Wednesday, May 5, 2010

Essay: "New Year's Eve." Charles Lamb.

Review: While many people look forward to the new year as a means of escaping the past, the author savors the past. He would stay in the present if he could, for in the future, we are headed toward death.

“I have heard some profess an indifference to life. Such hail the end of their existence as a port of refuge; and speak of the grave as some soft arms in which they may slumber as on a pillow.”

“Sun, and sky, and breeze, and solitary walks, and summer holidays and the greenness of fields, and the delicious juices of meats and fishes, and society and the cheerful glass, and candle-light, and fireside conversations, and innocent vanities and jests and irony itself—do these thing go out with life?”

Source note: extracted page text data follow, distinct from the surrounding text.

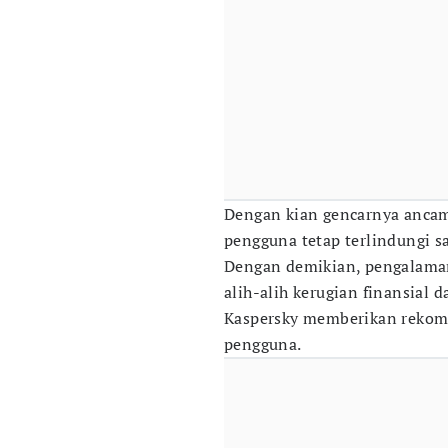
Dengan kian gencarnya ancam
pengguna tetap terlindungi s
Dengan demikian, pengalaman
alih-alih kerugian finansial 
Kaspersky memberikan rekome
pengguna.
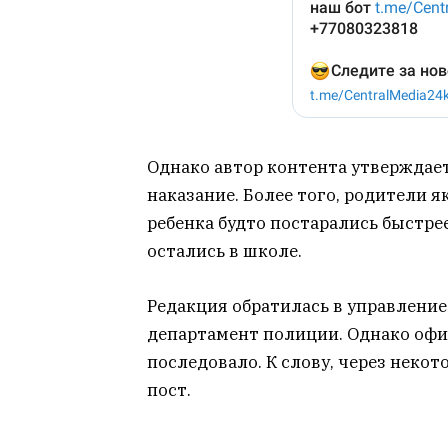
Однако автор контента утверждает
наказание. Более того, родители я
ребенка будто постарались быстре
остались в школе.
Редакция обратилась в управление
департамент полиции. Однако офи
последовало. К слову, через некот
пост.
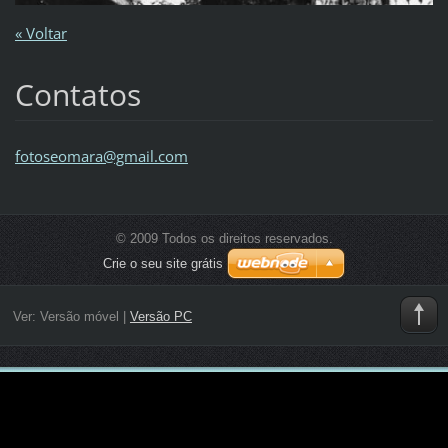
« Voltar
Contatos
fotoseom
ara@gmai
l.com
© 2009 Todos os direitos reservados.
Crie o seu site grátis
Ver:
Versão móvel
|
Versão PC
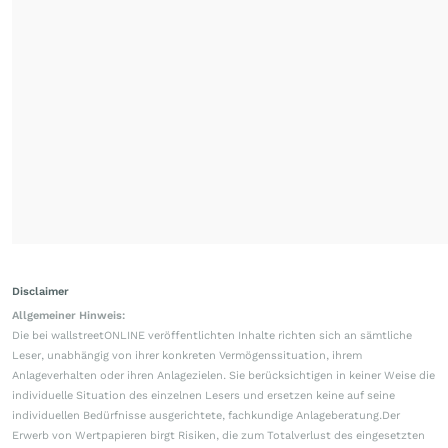
Disclaimer
Allgemeiner Hinweis:
Die bei wallstreetONLINE veröffentlichten Inhalte richten sich an sämtliche
Leser, unabhängig von ihrer konkreten Vermögenssituation, ihrem
Anlageverhalten oder ihren Anlagezielen. Sie berücksichtigen in keiner Weise die
individuelle Situation des einzelnen Lesers und ersetzen keine auf seine
individuellen Bedürfnisse ausgerichtete, fachkundige Anlageberatung.Der
Erwerb von Wertpapieren birgt Risiken, die zum Totalverlust des eingesetzten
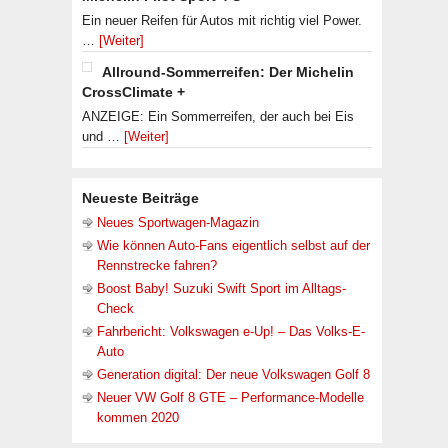
Ein neuer Reifen für Autos mit richtig viel Power.
…
[Weiter]
Allround-Sommerreifen: Der Michelin
CrossClimate +
ANZEIGE: Ein Sommerreifen, der auch bei Eis
und …
[Weiter]
Neueste Beiträge
Neues Sportwagen-Magazin
Wie können Auto-Fans eigentlich selbst auf der
Rennstrecke fahren?
Boost Baby! Suzuki Swift Sport im Alltags-
Check
Fahrbericht: Volkswagen e-Up! – Das Volks-E-
Auto
Generation digital: Der neue Volkswagen Golf 8
Neuer VW Golf 8 GTE – Performance-Modelle
kommen 2020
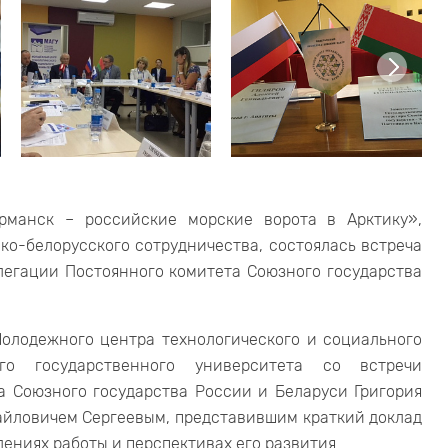
урманск – российские морские ворота в Арктику»,
о-белорусского сотрудничества, состоялась встреча
егации Постоянного комитета Союзного государства
Молодежного центра технологического и социального
ого государственного университета со встречи
а Союзного государства России и Беларуси Григория
айловичем Сергеевым, представившим краткий доклад
лениях работы и перспективах его развития.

“Some have wooed death—but out upon thee, I say, thou foul, ugly phantom! I detest, abhor, execrate…as in no instance to be excused or tolerated, but shunned as a universal viper; to be branded, proscribed, and spoken evil of! In no way can I be brought to digest thee, thou thin, melancholy privation, or more frightful and confounding positive.”

The Art of the Personal Essay: An Anthology from the Classical Era to the Present. Ed. Phillip Lopate. New York: Anchor Books. A Division of Random House, Inc. 1995.